Support Vector Machines
For the theory and more detail on how this model works, go back to How AI Works - Chapter 3 to freshen up. We only have two concepts to go over before we jump into the code.
One concept not touched on in the text is the concept of Gamma. Gamma is a metric that can high or low; the more gamma you have, the less input values you consider when drawing the boundary between points. Usually what you’ll have is high gamma approaches having a very loose boundary that follows the flow of your points, while a low gamma approach will have a more rigid approach that might even miss-label some points.
Another concept when looking at the above examples are regularization. The more loose a boundary is the higher the regularization, and the more strict the lower the regularization. Now, let’s get into the code.

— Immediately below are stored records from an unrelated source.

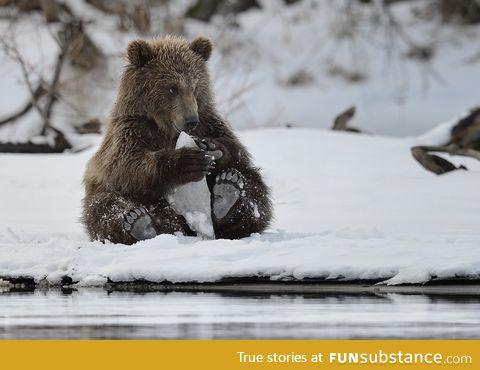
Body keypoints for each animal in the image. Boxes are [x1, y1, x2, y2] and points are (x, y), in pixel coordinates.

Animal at [80, 35, 272, 246]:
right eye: (172, 88)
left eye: (194, 86)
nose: (191, 121)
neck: (167, 127)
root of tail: (184, 225)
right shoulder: (131, 130)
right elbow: (127, 165)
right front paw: (187, 161)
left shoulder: (208, 121)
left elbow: (237, 149)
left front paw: (213, 148)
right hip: (133, 199)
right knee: (104, 206)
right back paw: (140, 223)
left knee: (253, 184)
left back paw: (228, 194)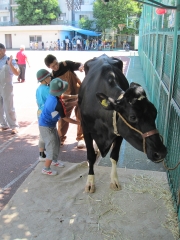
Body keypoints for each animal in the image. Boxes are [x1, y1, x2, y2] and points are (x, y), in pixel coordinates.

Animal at [79, 54, 167, 193]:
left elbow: (114, 156)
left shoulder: (120, 132)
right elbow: (91, 156)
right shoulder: (85, 128)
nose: (161, 152)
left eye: (155, 112)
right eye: (132, 117)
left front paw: (114, 180)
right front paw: (90, 182)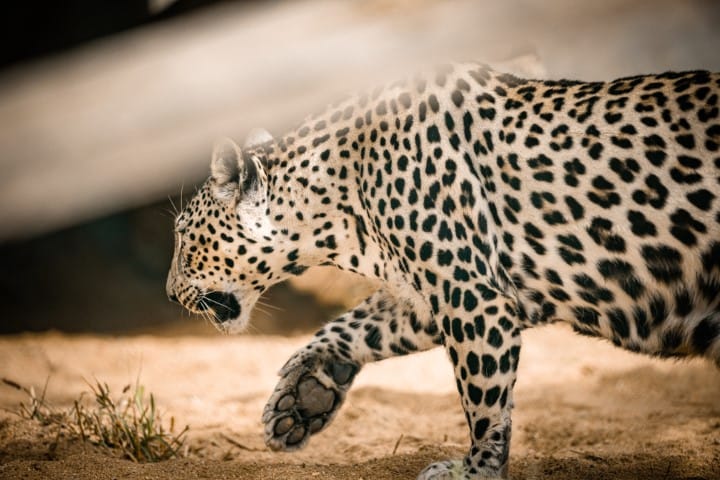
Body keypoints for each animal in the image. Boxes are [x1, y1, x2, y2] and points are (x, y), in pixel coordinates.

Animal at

We’ve actually worked with this dataset before, so we should be somewhat familiar with it. Loading it is just like we did last time;
import pandas as pd
from sklearn.datasets import load_iris
iris = load_iris()
One thing we did last time was just use the load_iris() object as is. This time, just so we can say we have some experience doing so, we’re going to turn our object into a dataframe, like the one’s we’ve been using since the beginning.
df = pd.DataFrame(iris.data,columns=iris.feature_names)
df.head()
Make sure it looks good before moving on. Essentially, we just used Pandas’ DataFrame function to turn the data from our load_iris object into a usable Pandas dataframe. We also sent in the names of the columns, using iris.feature_names instead of just leaving them blank. This can help us identify or call them.

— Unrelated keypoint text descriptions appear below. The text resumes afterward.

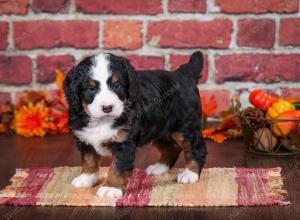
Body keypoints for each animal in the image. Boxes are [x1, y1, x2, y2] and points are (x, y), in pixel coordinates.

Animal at [63, 51, 206, 198]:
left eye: (117, 85)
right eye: (91, 88)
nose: (107, 107)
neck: (102, 121)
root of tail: (184, 74)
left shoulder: (123, 142)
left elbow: (117, 166)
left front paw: (111, 187)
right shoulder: (83, 137)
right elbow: (89, 159)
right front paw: (86, 177)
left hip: (186, 126)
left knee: (196, 149)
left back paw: (190, 173)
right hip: (157, 128)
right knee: (172, 147)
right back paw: (159, 168)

Every model we’ve used so far usually has all of their data in one single data frame, both input and output. We currently only have input, so let’s bring in our output. We should create a new column in our data frame like so;
df['target'] = iris.target
We have a numerical representation for our output, we could also drag in the categorical version as well. We’ll do this using something called lambda, which is like a self-defined function but shorter and faster to use. While it’s more complicated to look at, it makes our life a lot easier;
df['flower_name'] = df.target.apply(lambda x: iris.target_names[x])
df.head()
I also think now is a good time to review how we can visualize our dataset. Last time we used the iris dataset, I showed you all a neat way of looping through the iris’ data method to get what you want. For example, the following will plot the sepal length and width for each;
plt.xlabel('Sepal Length')
plt.ylabel('Sepal Width')
for i in range(50):
plt.scatter(iris.data[i][0], iris.data[i][1], color='red', marker='.')
for i in range(50, 100):
plt.scatter(iris.data[i][0], iris.data[i][1], color='blue', marker='+')
for i in range(100, 150):
plt.scatter(iris.data[i][0], iris.data[i][1], color='green', marker='*')
This mainly worked out due to our exploration of the dataset together during class. However, this is not the most readable format we could write, and using a dataframe makes this a lot easier. First, we can separate our data frame into smaller data frames that will make the separation we did before a bit smoother;
df_set = df[:50]
df_ver = df[50:100]
df_vir = df[100:]
Now that we have each different type of flower in it’s own respective data frame, calling them for plots is much easier;
plt.xlabel('Sepal Length')
plt.ylabel('Sepal Width')
# Setosa vs. Versicolor
plt.scatter(df_set['sepal length (cm)'], df_set['sepal width (cm)'], color='purple', marker='.')
plt.scatter(df_ver['sepal length (cm)'], df_ver['sepal width (cm)'], color='pink', marker='*')
Now, let’s get into using our SVM. As always, we’re going to create our test split by first creating an X data frame and y table;
X = df.drop(['target', 'flower_name'], axis='columns')
y = df.target
Then perform the train test split;
from sklearn.model_selection import train_test_split
X_train, X_test, y_train, y_test = train_test_split(X, y, test_size=0.2)
And just like every other model, we’ll create the model object, fit it, and use it.
from sklearn.svm import SVC
base_model = SVC()
base_model.fit(X_train, y_train)
Be sure to check out the parameters of your model before we score it and see how things change. The C in your parameters is your regularization (see above), gamma is set to auto, and your kernel is rbf. If you don’t remember what these are, again refer to Chapter 3. Let’s score our model with the default parameters;
base_model.score(X_test, y_test)
The first time I ran it, I got around 93%. I decided to run it again and got 96% pretty consistently. Let’s use this as a metric for the following changes. Starting with changing the value of C, or increasing our regularization. If we set our model with the following parameter, C=10, I found that the score was varying in values but more often then not went up to 1. Using the exact same data set (setting random_state=10) made no difference, really showing how the data provided in training really does make a huge impact on the reliability of a model.
We could also get gamma=10 to increase the gamma. This actually ends up decreasing our overall score, averaging at 90% accuracy this time. Bump it up to 100, and accuracy is all the way down at 45%. The last one we can change based on the notes from chapter 3 is your kernel. We can set kernel='linear', which on my machine gave me between 96-100% which was overall much more accurate than the default rbf method. However, what’s not being tested here due to the small size of the data set is the impact on training time. Refer to the table at the end of chapter 3 for more details.